March 31 marks the 12th annual International Transgender Day of Visibility (TDoV), a date to recognize the strength and contributions of transgender and gender non-conforming people, and to raise awareness of societal and health challenges faced by this community.
International Transgender Day of Visibility is “a celebration that this community exists – a resilient, vibrant and beautiful community,” says Chris Mann, program manager for the Gender Health Program at UCLA.
“A lot of people are under the assumption that they don't know anybody who is trans, but I think what the statistics show are that they're everywhere,” Mann says. “Transgender and gender diverse people have always been a part of our societies and cultures globally.
“We people who are cisgender (a person whose gender identity matches their assigned sex at birth) can do a lot of work to better the lives of people who are trans.”
TDoV was founded in 2009 by Rachel Crandall-Crocker, a U.S. social worker, psychotherapist and activist, to increase worldwide recognition and celebration of the transgender and non-binary community. The only other well-known transgender awareness day, Transgender Day of Remembrance (Nov. 20), mourns victims of hate crimes and violence. Last year was the deadliest year on record for the transgender and non-binary community. At least 37 people were violently killed in 2020, more than any other year since the Human Rights Campaign began tracking these numbers in 2013.
Anti-trans stigma, the denial of rights and opportunities and increased poverty and homelessness foster a culture of bias and discrimination toward this community, Mann says.
“There’s a lot of anti-trans legislation going on in various states regarding access to sports and gender-affirming care for youth,” he says.

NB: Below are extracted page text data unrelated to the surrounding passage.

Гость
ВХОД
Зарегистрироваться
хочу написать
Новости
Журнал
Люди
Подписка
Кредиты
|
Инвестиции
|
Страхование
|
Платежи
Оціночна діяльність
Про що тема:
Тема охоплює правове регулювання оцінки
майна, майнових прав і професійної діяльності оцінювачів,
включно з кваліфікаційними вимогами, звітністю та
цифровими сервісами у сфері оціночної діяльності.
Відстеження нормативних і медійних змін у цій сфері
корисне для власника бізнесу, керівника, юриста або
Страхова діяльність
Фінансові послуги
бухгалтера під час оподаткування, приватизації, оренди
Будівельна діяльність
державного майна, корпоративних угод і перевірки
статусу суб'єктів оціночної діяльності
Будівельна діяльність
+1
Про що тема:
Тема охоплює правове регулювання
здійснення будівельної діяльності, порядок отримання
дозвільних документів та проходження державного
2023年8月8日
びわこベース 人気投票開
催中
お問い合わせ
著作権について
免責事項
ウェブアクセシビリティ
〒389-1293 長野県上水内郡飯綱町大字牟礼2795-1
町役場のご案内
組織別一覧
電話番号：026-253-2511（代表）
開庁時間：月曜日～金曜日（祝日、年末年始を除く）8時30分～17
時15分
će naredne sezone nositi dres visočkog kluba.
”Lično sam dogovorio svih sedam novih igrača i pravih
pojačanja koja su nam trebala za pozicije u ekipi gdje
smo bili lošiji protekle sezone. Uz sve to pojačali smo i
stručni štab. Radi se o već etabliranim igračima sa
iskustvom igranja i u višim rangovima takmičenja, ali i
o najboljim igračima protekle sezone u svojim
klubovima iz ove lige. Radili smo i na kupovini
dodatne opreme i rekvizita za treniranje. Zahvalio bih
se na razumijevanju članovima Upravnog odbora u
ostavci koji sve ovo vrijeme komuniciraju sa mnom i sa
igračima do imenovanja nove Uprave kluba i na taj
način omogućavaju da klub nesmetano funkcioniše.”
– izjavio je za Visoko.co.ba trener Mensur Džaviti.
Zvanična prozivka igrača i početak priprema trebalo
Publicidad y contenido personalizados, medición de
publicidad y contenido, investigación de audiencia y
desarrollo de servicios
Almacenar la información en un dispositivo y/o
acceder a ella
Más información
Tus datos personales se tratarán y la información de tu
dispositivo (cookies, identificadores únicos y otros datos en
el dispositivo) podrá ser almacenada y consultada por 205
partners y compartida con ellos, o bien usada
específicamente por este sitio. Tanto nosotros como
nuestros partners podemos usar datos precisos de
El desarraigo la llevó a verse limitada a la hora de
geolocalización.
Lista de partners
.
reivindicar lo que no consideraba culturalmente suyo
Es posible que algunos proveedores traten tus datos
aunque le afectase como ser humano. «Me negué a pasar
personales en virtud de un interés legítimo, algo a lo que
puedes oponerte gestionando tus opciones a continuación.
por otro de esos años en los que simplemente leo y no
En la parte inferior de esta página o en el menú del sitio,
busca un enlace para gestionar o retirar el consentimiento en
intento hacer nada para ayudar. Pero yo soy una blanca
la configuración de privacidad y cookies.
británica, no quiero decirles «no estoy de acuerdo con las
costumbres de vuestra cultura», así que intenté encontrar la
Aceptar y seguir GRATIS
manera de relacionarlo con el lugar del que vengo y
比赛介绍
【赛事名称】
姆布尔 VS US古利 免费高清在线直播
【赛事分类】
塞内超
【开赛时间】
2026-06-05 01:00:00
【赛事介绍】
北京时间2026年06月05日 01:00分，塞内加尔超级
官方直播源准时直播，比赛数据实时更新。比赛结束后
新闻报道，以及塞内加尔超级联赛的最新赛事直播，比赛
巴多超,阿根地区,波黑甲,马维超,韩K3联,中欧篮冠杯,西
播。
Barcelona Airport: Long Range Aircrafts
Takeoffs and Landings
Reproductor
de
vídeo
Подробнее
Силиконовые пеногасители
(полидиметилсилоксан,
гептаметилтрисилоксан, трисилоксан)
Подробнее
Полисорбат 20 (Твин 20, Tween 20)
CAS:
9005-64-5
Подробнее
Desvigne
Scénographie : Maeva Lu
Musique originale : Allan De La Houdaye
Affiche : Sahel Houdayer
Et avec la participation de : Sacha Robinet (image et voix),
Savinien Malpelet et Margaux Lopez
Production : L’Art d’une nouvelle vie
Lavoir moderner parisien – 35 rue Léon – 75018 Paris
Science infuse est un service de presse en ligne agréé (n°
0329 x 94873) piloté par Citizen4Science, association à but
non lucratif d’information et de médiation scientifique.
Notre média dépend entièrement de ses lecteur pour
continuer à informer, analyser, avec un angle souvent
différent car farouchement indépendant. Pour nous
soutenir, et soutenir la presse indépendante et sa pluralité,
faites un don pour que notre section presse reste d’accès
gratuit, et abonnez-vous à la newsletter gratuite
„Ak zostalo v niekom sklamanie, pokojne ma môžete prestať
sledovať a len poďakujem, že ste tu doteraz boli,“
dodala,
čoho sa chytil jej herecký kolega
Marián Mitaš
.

For LGBTQ+ allies, “now really is the time for action.”
Gender-affirming patient care
The Gender Health Program is working with the David Geffen School of Medicine to incorporate an early authentic clinical experience for 31 first-year medical students on the LGBTQ+ health track.
“Historically, trans and non-binary people have been barred from accessing gender-affirming care. They've been misgendered, abused in health care settings, and made fun of by doctors and nurses,” Mann says. “I think it's incumbent on UCLA to really step up to the plate and promote inclusivity and representation across our health system.”

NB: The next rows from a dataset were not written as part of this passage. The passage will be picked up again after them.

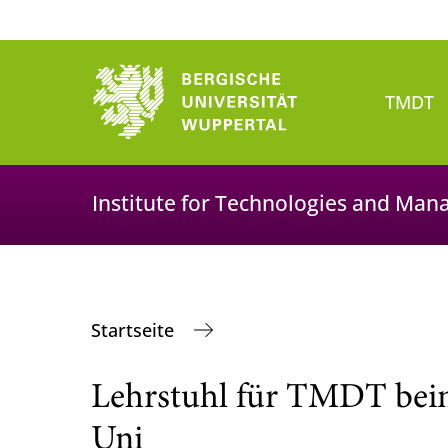
TMDT
Institute for Technologies and Man
Startseite
Lehrstuhl für TMDT bei
Uni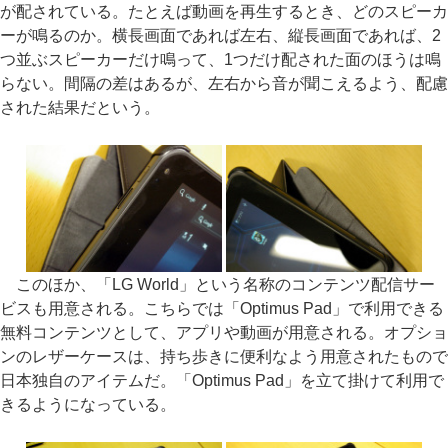
が配されている。たとえば動画を再生するとき、どのスピーカ
ーが鳴るのか。横長画面であれば左右、縦長画面であれば、2
つ並ぶスピーカーだけ鳴って、1つだけ配された面のほうは鳴
らない。間隔の差はあるが、左右から音が聞こえるよう、配慮
された結果だという。
このほか、「LG World」という名称のコンテンツ配信サー
ビスも用意される。こちらでは「Optimus Pad」で利用できる
無料コンテンツとして、アプリや動画が用意される。オプショ
ンのレザーケースは、持ち歩きに便利なよう用意されたもので
日本独自のアイテムだ。「Optimus Pad」を立て掛けて利用で
きるようになっている。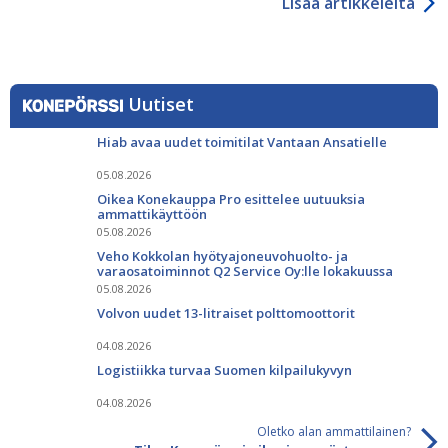
Lisää artikkeleita
Uutiset
Hiab avaa uudet toimitilat Vantaan Ansatielle
05.08.2026
Oikea Konekauppa Pro esittelee uutuuksia
ammattikäyttöön
05.08.2026
Veho Kokkolan hyötyajoneuvohuolto- ja
varaosatoiminnot Q2 Service Oy:lle lokakuussa
05.08.2026
Volvon uudet 13-litraiset polttomoottorit
04.08.2026
Logistiikka turvaa Suomen kilpailukyvyn
04.08.2026
Oletko alan ammattilainen?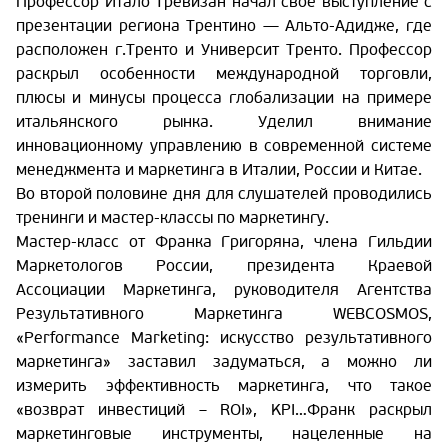
Профессор Итало Тревизан начал свое выступление с
презентации региона Трентино — Альто-Адидже, где
расположен г.Тренто и Университ Тренто. Профессор
раскрыл особенности международной торговли,
плюсы и минусы процесса глобализации на примере
итальянского рынка. Уделил внимание
инновационному управлению в современной системе
менеджмента и маркетинга в Италии, России и Китае.
Во второй половине дня для слушателей проводились
тренинги и мастер-классы по маркетингу.
Мастер-класс от Франка Григоряна, члена Гильдии
Маркетологов России, президента Краевой
Ассоциации Маркетинга, руководителя Агентства
Результативного Маркетинга WEBCOSMOS,
«Performance Marketing: искусство результативного
маркетинга» заставил задуматься, а можно ли
измерить эффективность маркетинга, что такое
«возврат инвестиций – ROI», KPI…Франк раскрыл
маркетинговые инструменты, нацеленные на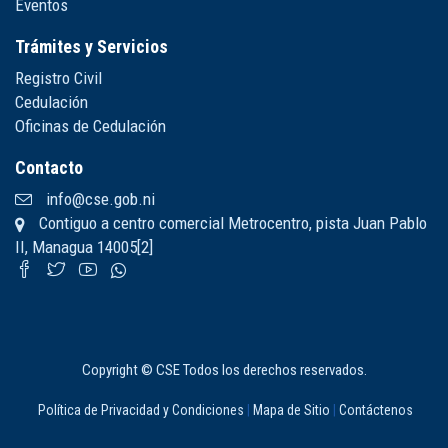
Eventos
Trámites y Servicios
Registro Civil
Cedulación
Oficinas de Cedulación
Contacto
info@cse.gob.ni
Contiguo a centro comercial Metrocentro, pista Juan Pablo
II, Managua 14005[2]
Copyright © CSE Todos los derechos reservados.
Política de Privacidad y Condiciones
|
Mapa de Sitio
|
Contáctenos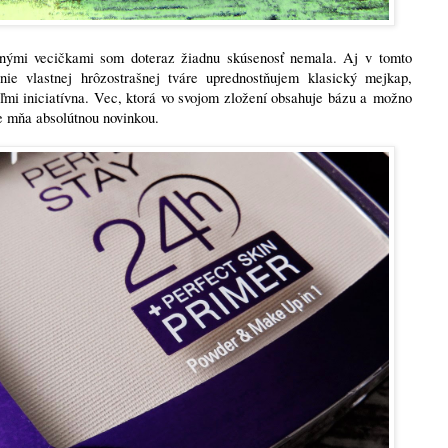
nými vecičkami som doteraz žiadnu skúsenosť nemala. Aj v tomto
e vlastnej hrôzostrašnej tváre uprednostňujem klasický mejkap,
ľmi iniciatívna. Vec, ktorá vo svojom zložení obsahuje bázu a možno
re mňa absolútnou novinkou.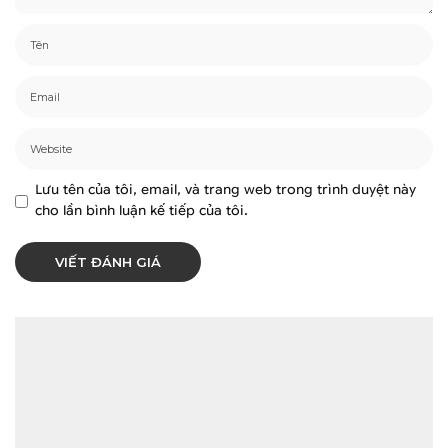
Lưu tên của tôi, email, và trang web trong trình duyệt này
cho lần bình luận kế tiếp của tôi.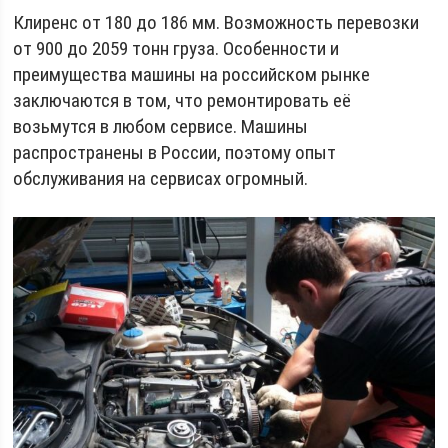
Клиренс от 180 до 186 мм. Возможность перевозки
от 900 до 2059 тонн груза. Особенности и
преимущества машины на российском рынке
заключаются в том, что ремонтировать её
возьмутся в любом сервисе. Машины
распространены в России, поэтому опыт
обслуживания на сервисах огромный.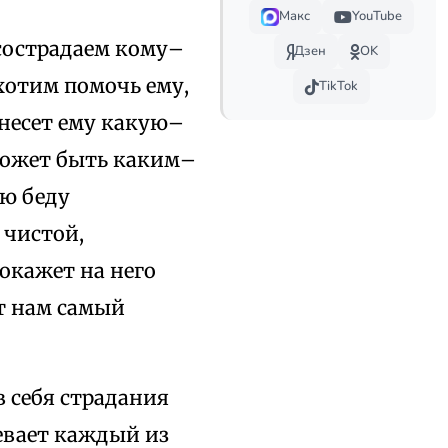
Макс
YouTube
 сострадаем кому–
Дзен
OK
 хотим помочь ему,
TikTok
 несет ему какую–
может быть каким–
ю беду
 чистой,
окажет на него
т нам самый
в себя страдания
певает каждый из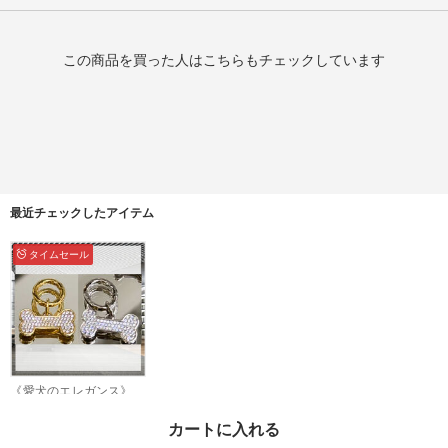
この商品を買った人はこちらもチェックしています
最近チェックしたアイテム
タイムセール
《愛犬のエレガンス》
【CELINE】ボーンスト
ラス ドッグメダル
¥94,178
カートに入れる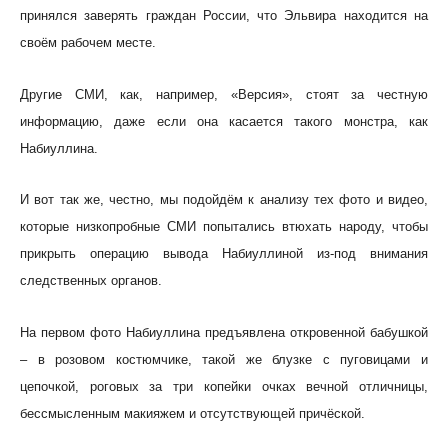
принялся заверять граждан России, что Эльвира находится на
своём рабочем месте.
Другие СМИ, как, например, «Версия», стоят за честную
информацию, даже если она касается такого монстра, как
Набиуллина.
И вот так же, честно, мы подойдём к анализу тех фото и видео,
которые низкопробные СМИ попытались втюхать народу, чтобы
прикрыть операцию вывода Набиуллиной из-под внимания
следственных органов.
На первом фото Набиуллина предъявлена откровенной бабушкой
– в розовом костюмчике, такой же блузке с пуговицами и
цепочкой, роговых за три копейки очках вечной отличницы,
бессмысленным макияжем и отсутствующей причёской.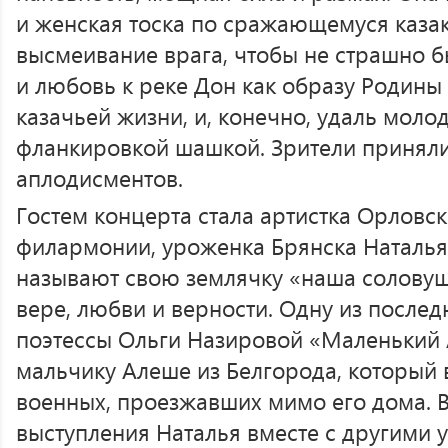
и женская тоска по сражающемуся казаку
высмеивание врага, чтобы не страшно б
и любовь к реке Дон как образу Родины
казачьей жизни, и, конечно, удаль молод
фланкировкой шашкой. Зрители приняли
аплодисментов.
Гостем концерта стала артистка Орловс
филармонии, уроженка Брянска Наталья
называют свою землячку «наша соловушк
вере, любви и верности. Одну из послед
поэтессы Ольги Назировой «Маленький 
мальчику Алеше из Белгорода, который 
военных, проезжавших мимо его дома. 
выступления Наталья вместе с другими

In addition to the partnership with DGSOM, the Gender Health Program “is leading the charge” to raise awareness of the challenges faced by trans and non-binary people in the health care setting, Mann says.
UCLA Health has a LGBTQ+ champion designation, which show patients which providers demonstrate gender-affirming care. Additionally, a community advisory board within the Gender Health Program, comprised of trans and non-binary people, provides guidance on what the most important issues are to them.

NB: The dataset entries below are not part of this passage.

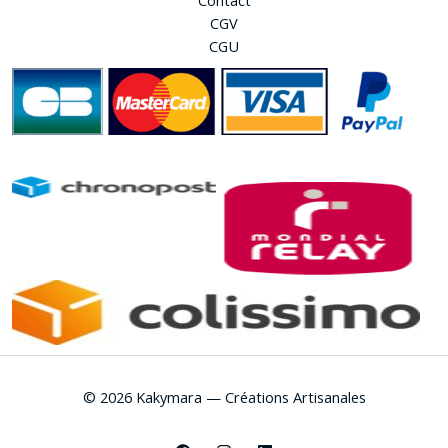
Contact
CGV
CGU
© 2026 Kakymara — Créations Artisanales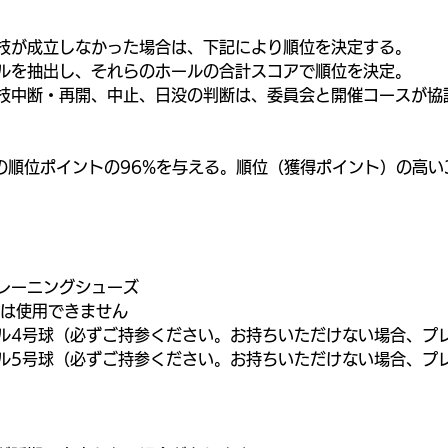
技が成立しなかった場合は、下記により順位を決定する。 
ルを抽出し、それらのホールの合計スコアで順位を決定。
技中断・再開、中止、日没の判断は、委員会と開催コースが協
は前の順位ポイントの96%を与える。順位（獲得ポイント）の高
レーニングシューズ
クは使用できません
ル4号球（必ずご持参ください。お持ちいただけない場合、プ
ル5号球（必ずご持参ください。お持ちいただけない場合、プ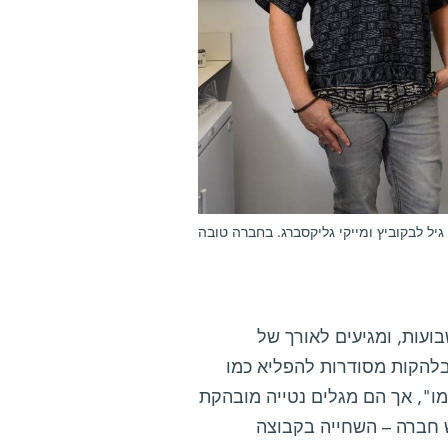
 גיל לבקוביץ ומייקי גליקסברג. בחברה טובה
ית (larva), בגיל כארבעה שבועות, ומגיעים לאורך של
להקות מסודרות להפליא כמו
מו", אך הם מגלים נטייה מובהקת
 חברה – השחייה בקבוצה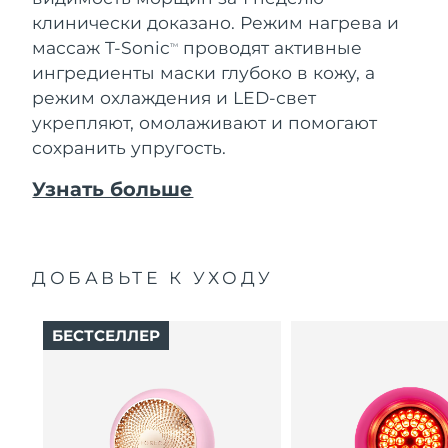
клинически доказано. Режим нагрева и
массаж T-Sonic
проводят активные
TM
ингредиенты маски глубоко в кожу, а
режим охлаждения и LED-свет
укрепляют, омолаживают и помогают
сохранить упругость.
Узнать больше
ДОБАВЬТЕ К УХОДУ
БЕСТСЕЛЛЕР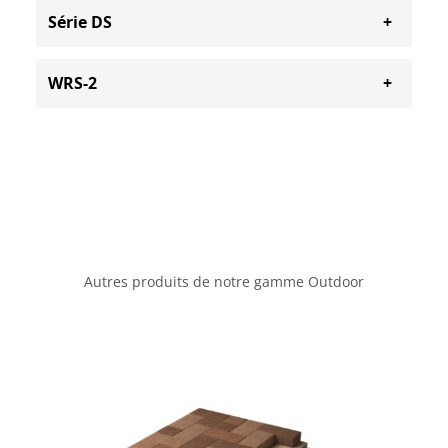
Série DS
WRS-2
Autres produits de notre gamme Outdoor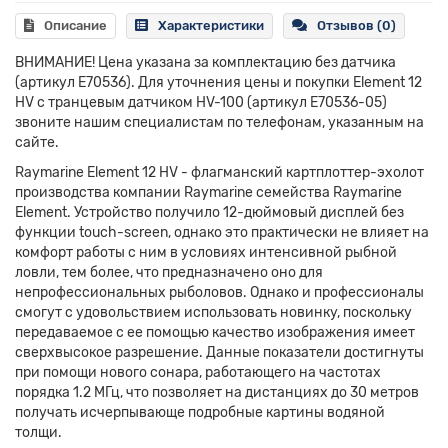
Описание
Характеристики
Отзывов (0)
ВНИМАНИЕ! Цена указана за комплектацию без датчика
(артикул E70536). Для уточнения цены и покупки Element 12
HV с транцевым датчиком HV-100 (артикул E70536-05)
звоните нашим специалистам по телефонам, указанным на
сайте.
Raymarine Element 12 HV - флагманский картплоттер-эхолот
производства компании Raymarine семейства Raymarine
Element. Устройство получило 12-дюймовый дисплей без
функции touch-screen, однако это практически не влияет на
комфорт работы с ним в условиях интенсивной рыбной
ловли, тем более, что предназначено оно для
непрофессиональных рыболовов. Однако и профессионалы
смогут с удовольствием использовать новинку, поскольку
передаваемое с ее помощью качество изображения имеет
сверхвысокое разрешение. Данные показатели достигнуты
при помощи нового сонара, работающего на частотах
порядка 1.2 МГц, что позволяет на дистанциях до 30 метров
получать исчерпывающе подробные картины водяной
толщи.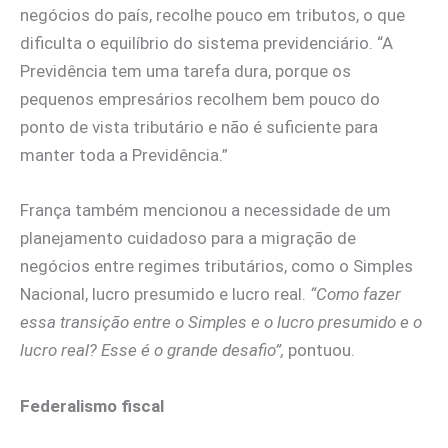
negócios do país, recolhe pouco em tributos, o que
dificulta o equilíbrio do sistema previdenciário. “A
Previdência tem uma tarefa dura, porque os
pequenos empresários recolhem bem pouco do
ponto de vista tributário e não é suficiente para
manter toda a Previdência.”
França também mencionou a necessidade de um
planejamento cuidadoso para a migração de
negócios entre regimes tributários, como o Simples
Nacional, lucro presumido e lucro real.
“Como fazer
essa transição entre o Simples e o lucro presumido e o
lucro real? Esse é o grande desafio”,
pontuou.
Federalismo fiscal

“Instead of creating research about a population, we’re inviting them into the conversation. It is understanding that the people who can talk to us about their experiences are the people who have that lived experience,” Mann says. “We’re giving them a platform to speak to the diversity of the care that they receive, and what's important to them.”
Mann says he would love for UCLA Health to go beyond the community advisory board and become a hub for all trans and non-binary people to receive resources. “Yes, we’re connected to care within our institution, but I would love to be able to better direct folks to other places they can go to for therapy and gender-affirming housing.”
On March 31, the UCLA Health PRIDE Network will host an internal forum to discuss trans and non-binary representation, challenges faced in health care, and discussion on how to engage and spread the word.
“Representation and visibility matters. Period. Full stop. You can't access things that you don't know exist,” Mann says.